Articulada, engajada, bem informada, sensível e sensata. Os predicados vêm bem a calhar quando se trata de Marina Person. E foi com essas credenciais que a atriz e diretora tomou para si, em fevereiro deste ano, os holofotes da 76ª Berlinale. Ela não estava ali a passeio, mas para promover “Isabel”, comédia de Gabe Klinger, da qual Marina é atriz e corroteirista. Na trama, vemos uma São Paulo mais suburbana, com casinhas coloridas que remetem ao bairro fluminense de Irajá. Nesse local, a sommelier Isabel (Marina) zanza entre o chamego do DJ francês Fred (Gregory Chastang) e a amizade pétrea do futuro expert em bebidas Nico (Caio Horowicz). Ela está cansada de seu patrão, o chef Tommaso (Marat Descartes), e pensa em mudar de ares. E, neste quesito, a própria Marina é catedrática. Ela joga nas 11 e não é de hoje. Tendo conquistado uma legião de fãs como Vj na hoje extinta MTV, Marina estava fadada a brilhar – e no cinema, cuja paixão herdara do pai, o cineasta Luiz Sérgio Person (1936-1976). “Isabel” terá uma de suas primeiras exibições no país em agosto, quando participa do Festival de Gramado. A seguir, a artista fala da relação com sua personagem, defende o cinema como forte alicerce da nossa identidade, celebra a boa acolhida às nossas produções no exterior, fala do aprendizado da relação com a enteada e defende a tolerância como ferramenta para o convívio entre as diferenças. “É mais fácil para as pessoas virar as costas àquilo que não está bom para elas”, critica.
por Rodrigo Fonseca*
Sua atuação foi celebrada na Berlinale como se fosse uma Diane Keaton no Brasil. O que esse trabalho mais te exigiu e o que trouxe para você?

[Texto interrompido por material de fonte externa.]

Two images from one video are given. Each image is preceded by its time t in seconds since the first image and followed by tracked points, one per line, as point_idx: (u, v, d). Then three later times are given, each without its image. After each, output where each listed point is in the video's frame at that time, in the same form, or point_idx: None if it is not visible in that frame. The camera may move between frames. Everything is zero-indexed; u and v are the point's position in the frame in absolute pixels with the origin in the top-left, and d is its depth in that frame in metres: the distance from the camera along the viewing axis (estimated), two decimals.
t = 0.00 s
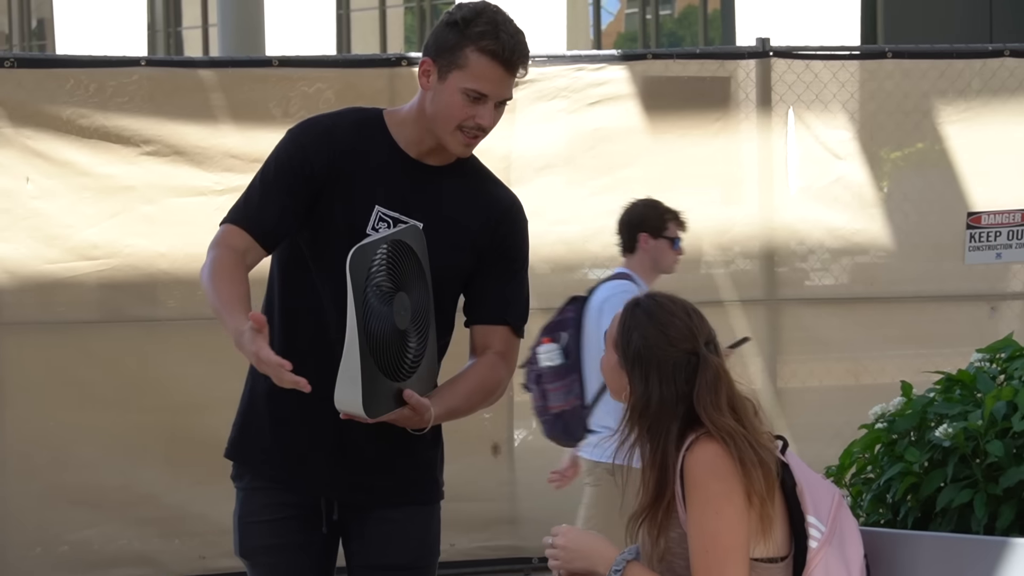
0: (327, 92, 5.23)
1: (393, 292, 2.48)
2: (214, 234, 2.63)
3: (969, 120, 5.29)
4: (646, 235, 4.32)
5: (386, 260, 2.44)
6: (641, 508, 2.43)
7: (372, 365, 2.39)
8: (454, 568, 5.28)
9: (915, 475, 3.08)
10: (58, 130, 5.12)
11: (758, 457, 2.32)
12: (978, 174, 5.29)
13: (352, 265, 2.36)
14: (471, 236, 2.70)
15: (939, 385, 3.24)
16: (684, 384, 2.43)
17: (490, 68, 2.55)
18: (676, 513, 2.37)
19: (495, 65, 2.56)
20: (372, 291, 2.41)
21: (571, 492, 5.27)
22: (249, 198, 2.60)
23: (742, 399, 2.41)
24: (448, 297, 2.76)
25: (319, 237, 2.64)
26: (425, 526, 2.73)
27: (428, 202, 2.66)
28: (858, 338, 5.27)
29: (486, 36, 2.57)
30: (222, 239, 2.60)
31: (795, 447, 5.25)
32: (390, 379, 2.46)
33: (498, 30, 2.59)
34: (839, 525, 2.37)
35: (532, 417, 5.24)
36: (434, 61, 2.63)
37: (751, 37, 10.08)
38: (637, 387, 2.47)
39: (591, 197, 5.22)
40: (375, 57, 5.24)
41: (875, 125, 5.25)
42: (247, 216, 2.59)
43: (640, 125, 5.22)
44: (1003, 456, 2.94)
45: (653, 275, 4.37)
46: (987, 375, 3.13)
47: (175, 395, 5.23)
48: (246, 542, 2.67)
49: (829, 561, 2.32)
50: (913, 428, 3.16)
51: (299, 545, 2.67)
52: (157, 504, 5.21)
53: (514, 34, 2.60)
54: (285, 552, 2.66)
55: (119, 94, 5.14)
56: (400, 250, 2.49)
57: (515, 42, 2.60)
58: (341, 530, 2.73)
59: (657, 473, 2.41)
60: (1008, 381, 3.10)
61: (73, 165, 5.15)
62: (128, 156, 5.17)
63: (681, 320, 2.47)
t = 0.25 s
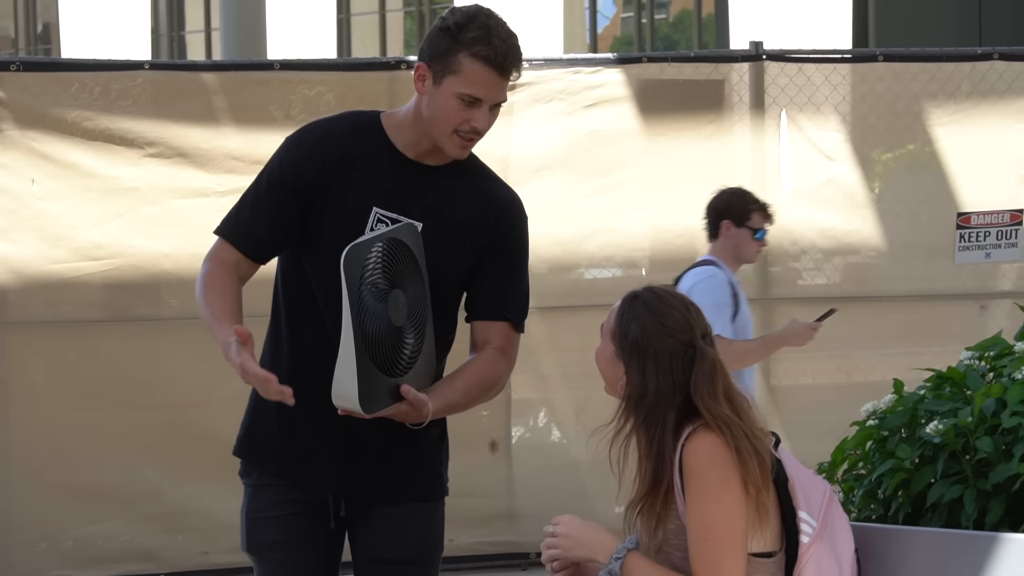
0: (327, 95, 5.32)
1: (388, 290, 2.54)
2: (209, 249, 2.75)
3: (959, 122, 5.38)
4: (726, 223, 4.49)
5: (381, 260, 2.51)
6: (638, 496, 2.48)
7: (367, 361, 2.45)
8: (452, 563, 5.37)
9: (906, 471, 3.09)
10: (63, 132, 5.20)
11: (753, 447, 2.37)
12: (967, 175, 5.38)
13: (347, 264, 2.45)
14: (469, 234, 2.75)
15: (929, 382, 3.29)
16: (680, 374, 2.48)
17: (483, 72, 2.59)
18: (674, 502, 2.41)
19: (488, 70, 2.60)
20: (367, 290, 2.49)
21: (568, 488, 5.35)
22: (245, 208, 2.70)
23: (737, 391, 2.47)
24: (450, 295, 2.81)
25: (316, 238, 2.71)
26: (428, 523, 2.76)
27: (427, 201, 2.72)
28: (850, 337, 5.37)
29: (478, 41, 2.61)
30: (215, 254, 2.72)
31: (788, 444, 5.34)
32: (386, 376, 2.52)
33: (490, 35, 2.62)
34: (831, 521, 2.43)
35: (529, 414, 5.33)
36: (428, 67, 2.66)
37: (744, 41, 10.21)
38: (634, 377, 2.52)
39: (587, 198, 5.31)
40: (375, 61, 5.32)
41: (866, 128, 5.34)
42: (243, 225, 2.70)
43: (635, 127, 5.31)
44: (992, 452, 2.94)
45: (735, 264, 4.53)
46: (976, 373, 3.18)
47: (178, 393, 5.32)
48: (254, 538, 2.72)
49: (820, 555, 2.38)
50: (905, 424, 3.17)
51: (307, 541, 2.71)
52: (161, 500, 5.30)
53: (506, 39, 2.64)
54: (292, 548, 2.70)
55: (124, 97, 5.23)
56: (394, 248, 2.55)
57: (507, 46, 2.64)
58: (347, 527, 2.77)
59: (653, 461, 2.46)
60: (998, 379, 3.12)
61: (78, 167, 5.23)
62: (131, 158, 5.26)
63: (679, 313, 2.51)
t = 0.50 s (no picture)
0: (326, 92, 5.32)
1: (383, 284, 2.52)
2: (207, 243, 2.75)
3: (957, 119, 5.38)
4: (812, 224, 4.64)
5: (377, 258, 2.50)
6: (638, 492, 2.48)
7: (361, 356, 2.44)
8: (451, 560, 5.37)
9: (904, 469, 2.90)
10: (62, 130, 5.21)
11: (753, 441, 2.37)
12: (966, 172, 5.38)
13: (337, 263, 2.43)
14: (466, 229, 2.75)
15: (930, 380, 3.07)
16: (680, 369, 2.48)
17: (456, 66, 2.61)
18: (675, 498, 2.41)
19: (462, 63, 2.63)
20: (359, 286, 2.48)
21: (567, 486, 5.35)
22: (242, 204, 2.71)
23: (737, 386, 2.47)
24: (448, 288, 2.80)
25: (315, 234, 2.71)
26: (425, 520, 2.74)
27: (423, 196, 2.72)
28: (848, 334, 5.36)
29: (453, 35, 2.63)
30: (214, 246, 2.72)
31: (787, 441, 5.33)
32: (382, 369, 2.51)
33: (465, 29, 2.64)
34: (830, 517, 2.40)
35: (528, 411, 5.34)
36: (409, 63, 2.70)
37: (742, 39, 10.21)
38: (633, 372, 2.52)
39: (587, 195, 5.31)
40: (374, 58, 5.33)
41: (865, 125, 5.34)
42: (242, 221, 2.70)
43: (633, 124, 5.32)
44: (992, 450, 2.73)
45: (819, 264, 4.67)
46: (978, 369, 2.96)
47: (177, 391, 5.32)
48: (250, 534, 2.70)
49: (818, 552, 2.34)
50: (905, 422, 2.99)
51: (303, 538, 2.69)
52: (160, 498, 5.30)
53: (482, 33, 2.65)
54: (288, 544, 2.68)
55: (122, 94, 5.23)
56: (388, 243, 2.54)
57: (483, 40, 2.64)
58: (344, 524, 2.75)
59: (654, 457, 2.46)
60: (1000, 375, 2.91)
61: (77, 165, 5.24)
62: (130, 156, 5.26)
63: (678, 308, 2.53)
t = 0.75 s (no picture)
0: (324, 86, 5.32)
1: (367, 273, 2.51)
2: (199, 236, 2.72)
3: (955, 114, 5.38)
4: (909, 220, 4.59)
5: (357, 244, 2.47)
6: (636, 488, 2.48)
7: (356, 343, 2.43)
8: (449, 554, 5.38)
9: (904, 462, 2.88)
10: (60, 123, 5.21)
11: (752, 436, 2.37)
12: (964, 167, 5.38)
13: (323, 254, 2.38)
14: (461, 223, 2.72)
15: (927, 375, 3.03)
16: (677, 364, 2.48)
17: (432, 71, 2.55)
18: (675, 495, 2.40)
19: (438, 69, 2.56)
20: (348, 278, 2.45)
21: (564, 480, 5.35)
22: (234, 200, 2.68)
23: (734, 380, 2.47)
24: (444, 286, 2.76)
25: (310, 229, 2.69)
26: (423, 514, 2.71)
27: (417, 191, 2.70)
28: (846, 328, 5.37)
29: (436, 41, 2.57)
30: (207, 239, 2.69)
31: (785, 436, 5.34)
32: (379, 360, 2.50)
33: (449, 36, 2.58)
34: (830, 511, 2.38)
35: (526, 405, 5.34)
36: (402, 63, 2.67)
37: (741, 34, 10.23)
38: (630, 370, 2.50)
39: (585, 189, 5.32)
40: (372, 53, 5.34)
41: (863, 119, 5.36)
42: (235, 219, 2.68)
43: (632, 119, 5.32)
44: (990, 444, 2.73)
45: (916, 257, 4.64)
46: (975, 364, 2.92)
47: (175, 384, 5.32)
48: (248, 530, 2.67)
49: (817, 547, 2.33)
50: (903, 416, 2.96)
51: (302, 533, 2.66)
52: (158, 491, 5.31)
53: (465, 44, 2.58)
54: (287, 540, 2.64)
55: (121, 88, 5.24)
56: (368, 232, 2.51)
57: (464, 51, 2.57)
58: (342, 518, 2.71)
59: (652, 453, 2.45)
60: (998, 370, 2.88)
61: (75, 158, 5.23)
62: (128, 149, 5.26)
63: (673, 304, 2.52)
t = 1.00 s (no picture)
0: (318, 81, 5.33)
1: (336, 277, 2.49)
2: (188, 216, 2.72)
3: (948, 109, 5.39)
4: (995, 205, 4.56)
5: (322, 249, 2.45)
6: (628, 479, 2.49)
7: (340, 345, 2.42)
8: (442, 549, 5.38)
9: (896, 458, 2.88)
10: (53, 118, 5.20)
11: (745, 431, 2.37)
12: (957, 162, 5.39)
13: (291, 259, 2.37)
14: (454, 219, 2.70)
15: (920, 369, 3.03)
16: (671, 359, 2.47)
17: (432, 72, 2.54)
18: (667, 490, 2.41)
19: (439, 71, 2.55)
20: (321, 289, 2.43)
21: (557, 475, 5.36)
22: (228, 179, 2.71)
23: (728, 375, 2.46)
24: (436, 284, 2.73)
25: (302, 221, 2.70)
26: (414, 509, 2.71)
27: (410, 189, 2.67)
28: (838, 323, 5.38)
29: (438, 42, 2.57)
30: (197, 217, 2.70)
31: (778, 430, 5.35)
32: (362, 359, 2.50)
33: (452, 37, 2.57)
34: (822, 506, 2.38)
35: (519, 400, 5.34)
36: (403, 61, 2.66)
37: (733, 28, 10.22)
38: (624, 363, 2.49)
39: (579, 183, 5.31)
40: (365, 47, 5.34)
41: (856, 114, 5.36)
42: (228, 202, 2.70)
43: (625, 113, 5.31)
44: (983, 439, 2.72)
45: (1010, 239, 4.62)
46: (968, 359, 2.93)
47: (169, 379, 5.32)
48: (238, 523, 2.66)
49: (809, 543, 2.33)
50: (896, 410, 2.96)
51: (292, 527, 2.65)
52: (151, 486, 5.31)
53: (467, 46, 2.57)
54: (277, 534, 2.64)
55: (114, 82, 5.23)
56: (330, 238, 2.50)
57: (466, 53, 2.57)
58: (332, 512, 2.71)
59: (644, 446, 2.46)
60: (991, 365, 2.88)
61: (68, 152, 5.22)
62: (122, 144, 5.25)
63: (666, 298, 2.50)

Esse é um filme sobre a busca de um sonho. É sobre olhar e voltar e ver se a gente pode arriscar. Isabel não é uma diletante. É uma mulher de 50 e blau que quer mudar. O problema é que os homens à volta dela, mesmo os muito legais, têm uma situação em que são levados a se afastar. Tem um demonstre do masculino. Mas ela é livre, tá pronta para arriscar.
Como se criou esse lado Diane Keaton da personagem?
Eu ouvi uma coisa muito bacana na sessão de estreia do filme, em Berlim: a força da Isabel está na vulnerabilidade dela. Ela não é mulher para passar a vida fugindo de patrões como o Tommaso, mas os boletos chegam.
Como é que a recepção fortíssima ao filme, neste ano em que haviam 13 produções com o Brasil no DNA na Berlinale, amplia a visibilidade do nosso audiovisual?
Estávamos na Panorama do Festival de Berlim representando o cinema brasileiro que é o mesmo que representara nossa identidade. Um país sem cinema é um ‘não-país’, pois a gente é feito de nossas histórias. Agora, com o Oscar de “Ainda Estou Aqui” e com “O Agente Secreto” bombando nos grandes festivais, e no Globo de Ouro, é muito feliz ter estado em Berlim. Nós somos um entre tantos.
Como é o desenho de cidade que “Isabel” retrata?
O Gabe nasceu em São Paulo, mas foi para o mundo cedo… foi estudar fora, fazer carreira no exterior. De uma certa forma, ao retratar a sua cidade de berço, ele demonstra um empenho em criar raiz. Mas a São Paulo dele não é a metrópole idealizada… é um desejo de cidade… um desejo de uma São Paulo de ruas de paralelepípedos e bares de esquina. É um jeito de se enraizar sem perder a liberdade, um pouco como acontece com muita gente no filme.
Você dirigiu filmes onde o aspecto da maternidade ganha destaques potentes, ao mesmo tempo em que já encarnou figuras maternas antes, como é o caso do filme “Canção da Volta”. A Isabel tem mãe, interpretada pela Clarisse Abujamra, que entra em cena em participações hilárias… de cumplicidade. Como é essa mirada materna no seu trabalho?
Eu não sou mãe biológica, mas sou madrasta… e tenho um lado protetivo, um tanto acolhedor com as pessoas de que eu gosto. Procuro ser tolerante, conversar, saber ouvir. Já tive aquela fase da falta de saco, de não engolir as coisas. Percebi que é sempre mais fácil para as pessoas virar as costas àquilo que não está bom para elas, antes de conversar, e tento não ser assim.